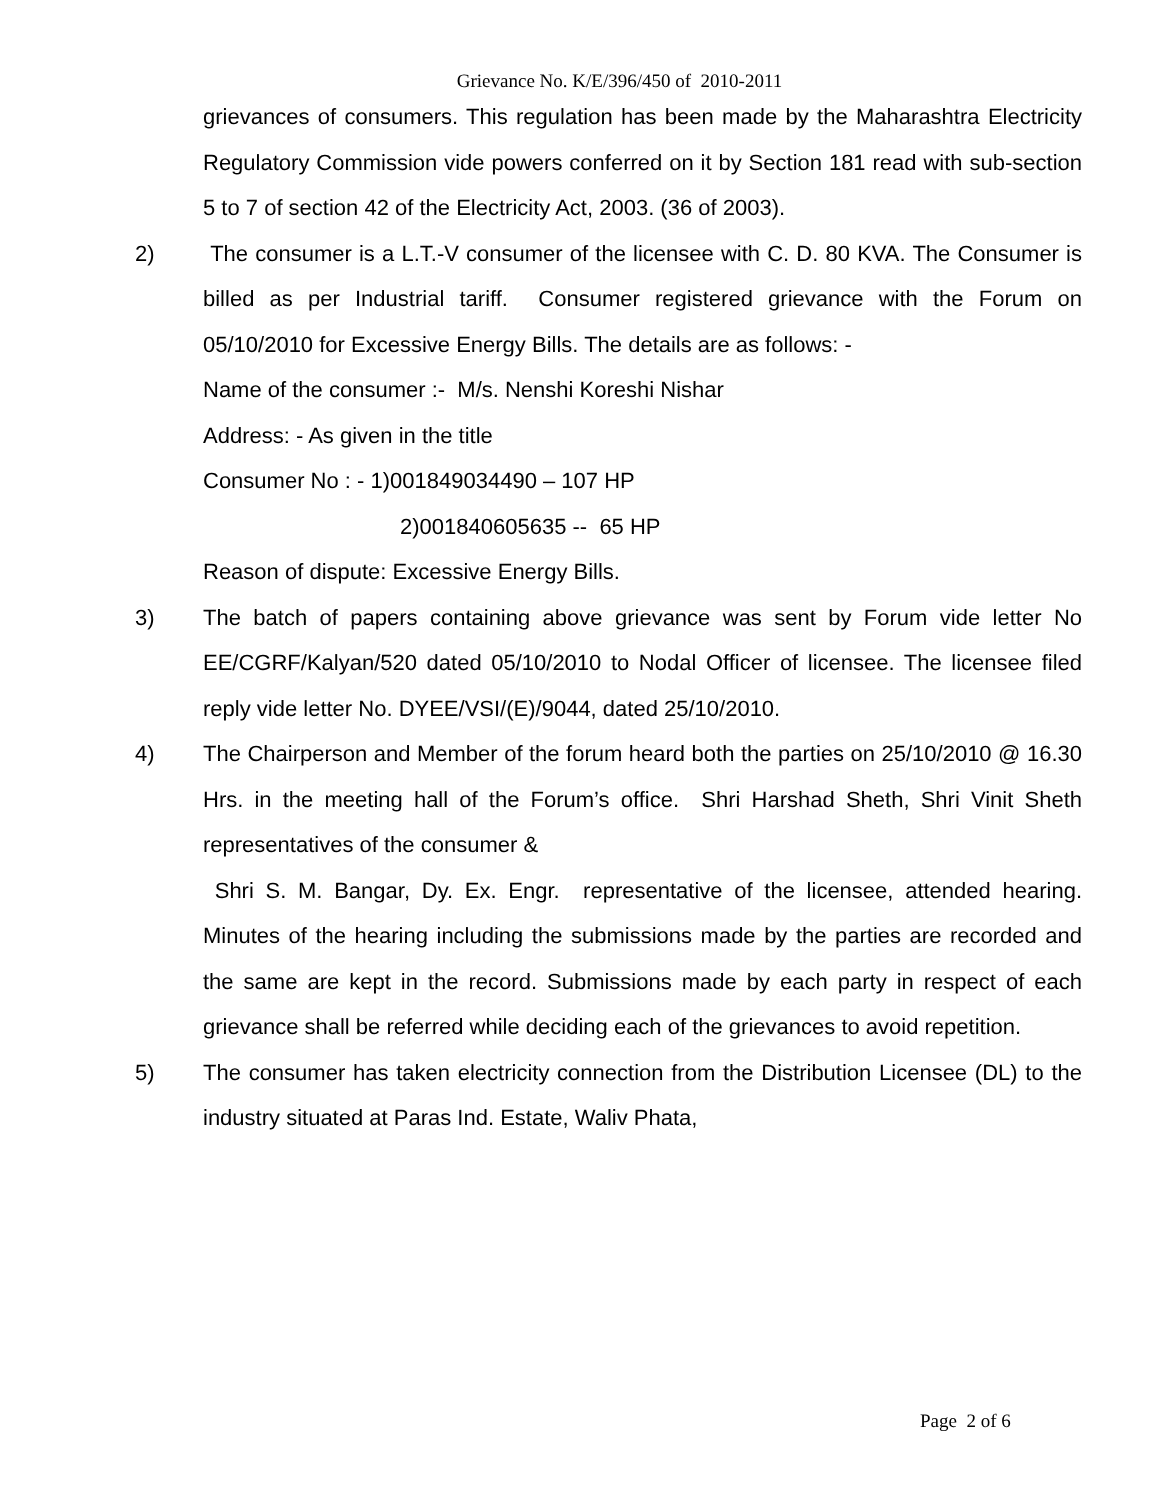Grievance No. K/E/396/450 of 2010-2011
grievances of consumers. This regulation has been made by the Maharashtra Electricity Regulatory Commission vide powers conferred on it by Section 181 read with sub-section 5 to 7 of section 42 of the Electricity Act, 2003. (36 of 2003).
2) The consumer is a L.T.-V consumer of the licensee with C. D. 80 KVA. The Consumer is billed as per Industrial tariff. Consumer registered grievance with the Forum on 05/10/2010 for Excessive Energy Bills. The details are as follows: -
Name of the consumer :- M/s. Nenshi Koreshi Nishar
Address: - As given in the title
Consumer No : - 1)001849034490 – 107 HP
2)001840605635 -- 65 HP
Reason of dispute: Excessive Energy Bills.
3) The batch of papers containing above grievance was sent by Forum vide letter No EE/CGRF/Kalyan/520 dated 05/10/2010 to Nodal Officer of licensee. The licensee filed reply vide letter No. DYEE/VSI/(E)/9044, dated 25/10/2010.
4) The Chairperson and Member of the forum heard both the parties on 25/10/2010 @ 16.30 Hrs. in the meeting hall of the Forum’s office. Shri Harshad Sheth, Shri Vinit Sheth representatives of the consumer &
Shri S. M. Bangar, Dy. Ex. Engr. representative of the licensee, attended hearing. Minutes of the hearing including the submissions made by the parties are recorded and the same are kept in the record. Submissions made by each party in respect of each grievance shall be referred while deciding each of the grievances to avoid repetition.
5) The consumer has taken electricity connection from the Distribution Licensee (DL) to the industry situated at Paras Ind. Estate, Waliv Phata,
Page 2 of 6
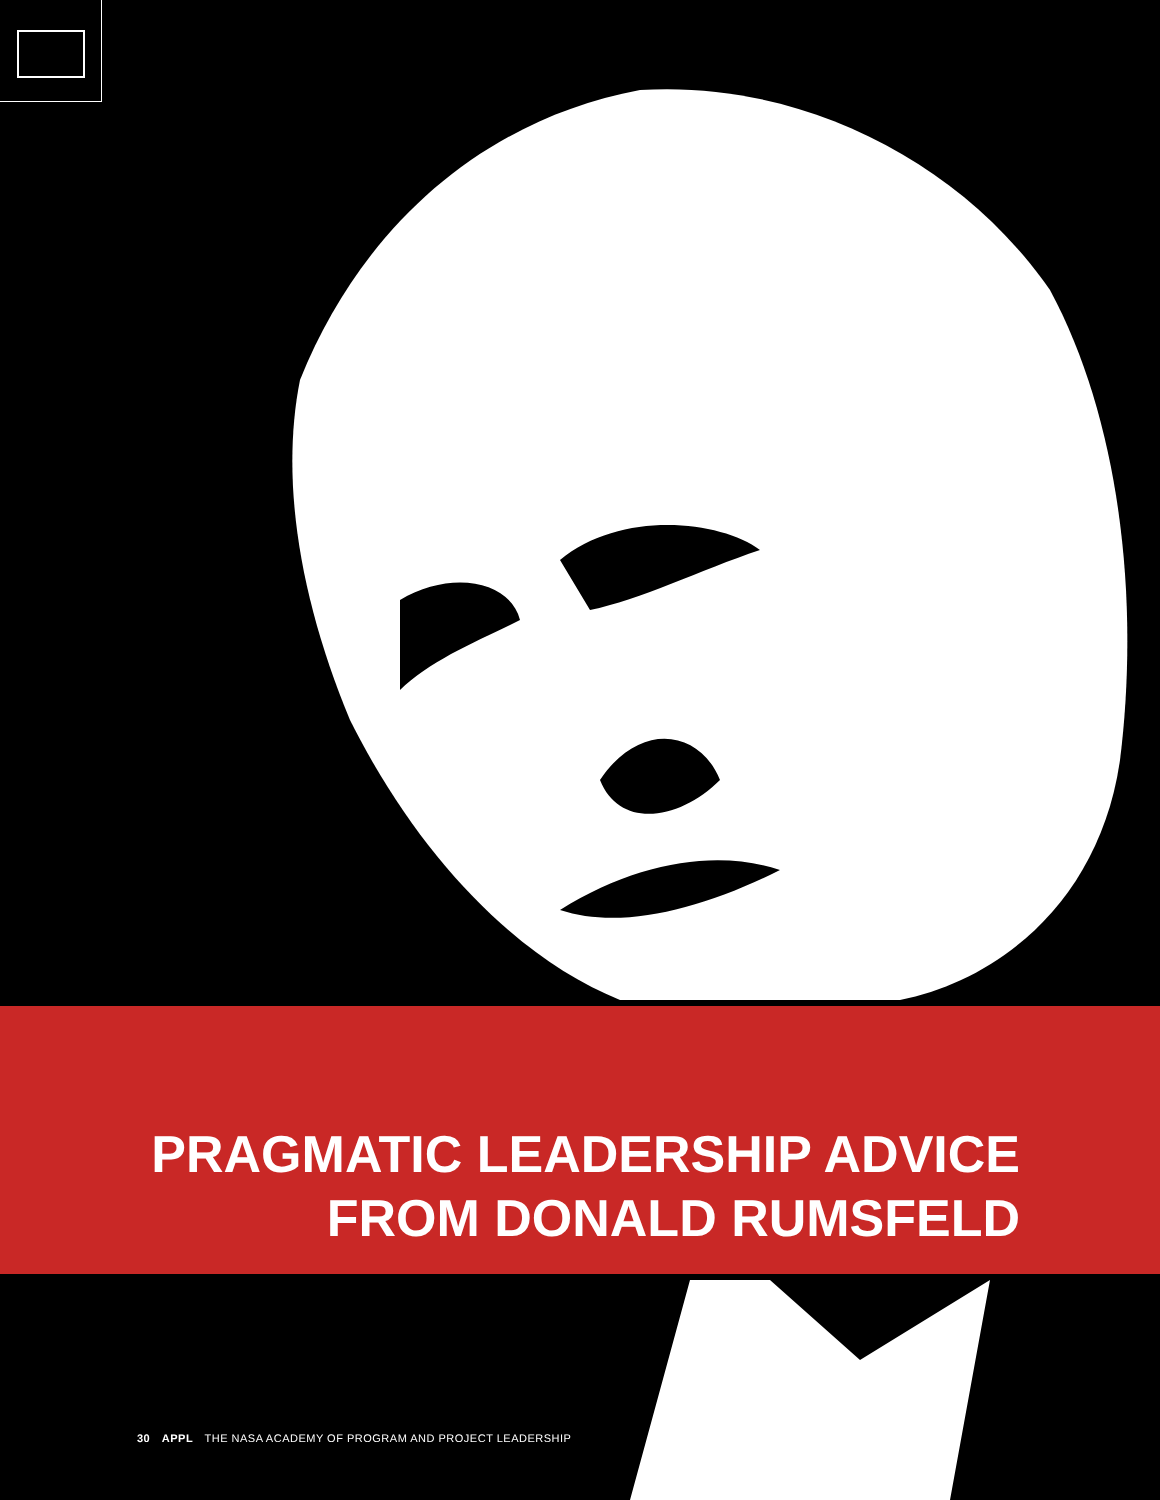PRAGMATIC LEADERSHIP ADVICE
FROM DONALD RUMSFELD
30 APPL THE NASA ACADEMY OF PROGRAM AND PROJECT LEADERSHIP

Exercise aim: A faithful, word-for-word copy of the records above, pictures left out, is the answer.

Completed task:
Grievance No. K/E/396/450 of 2010-2011
grievances of consumers. This regulation has been made by the Maharashtra Electricity Regulatory Commission vide powers conferred on it by Section 181 read with sub-section 5 to 7 of section 42 of the Electricity Act, 2003. (36 of 2003).
2) The consumer is a L.T.-V consumer of the licensee with C. D. 80 KVA. The Consumer is billed as per Industrial tariff. Consumer registered grievance with the Forum on 05/10/2010 for Excessive Energy Bills. The details are as follows: -
Name of the consumer :- M/s. Nenshi Koreshi Nishar
Address: - As given in the title
Consumer No : - 1)001849034490 – 107 HP
2)001840605635 -- 65 HP
Reason of dispute: Excessive Energy Bills.
3) The batch of papers containing above grievance was sent by Forum vide letter No EE/CGRF/Kalyan/520 dated 05/10/2010 to Nodal Officer of licensee. The licensee filed reply vide letter No. DYEE/VSI/(E)/9044, dated 25/10/2010.
4) The Chairperson and Member of the forum heard both the parties on 25/10/2010 @ 16.30 Hrs. in the meeting hall of the Forum’s office. Shri Harshad Sheth, Shri Vinit Sheth representatives of the consumer &
Shri S. M. Bangar, Dy. Ex. Engr. representative of the licensee, attended hearing. Minutes of the hearing including the submissions made by the parties are recorded and the same are kept in the record. Submissions made by each party in respect of each grievance shall be referred while deciding each of the grievances to avoid repetition.
5) The consumer has taken electricity connection from the Distribution Licensee (DL) to the industry situated at Paras Ind. Estate, Waliv Phata,
Page 2 of 6
PRAGMATIC LEADERSHIP ADVICE
FROM DONALD RUMSFELD
30 APPL THE NASA ACADEMY OF PROGRAM AND PROJECT LEADERSHIP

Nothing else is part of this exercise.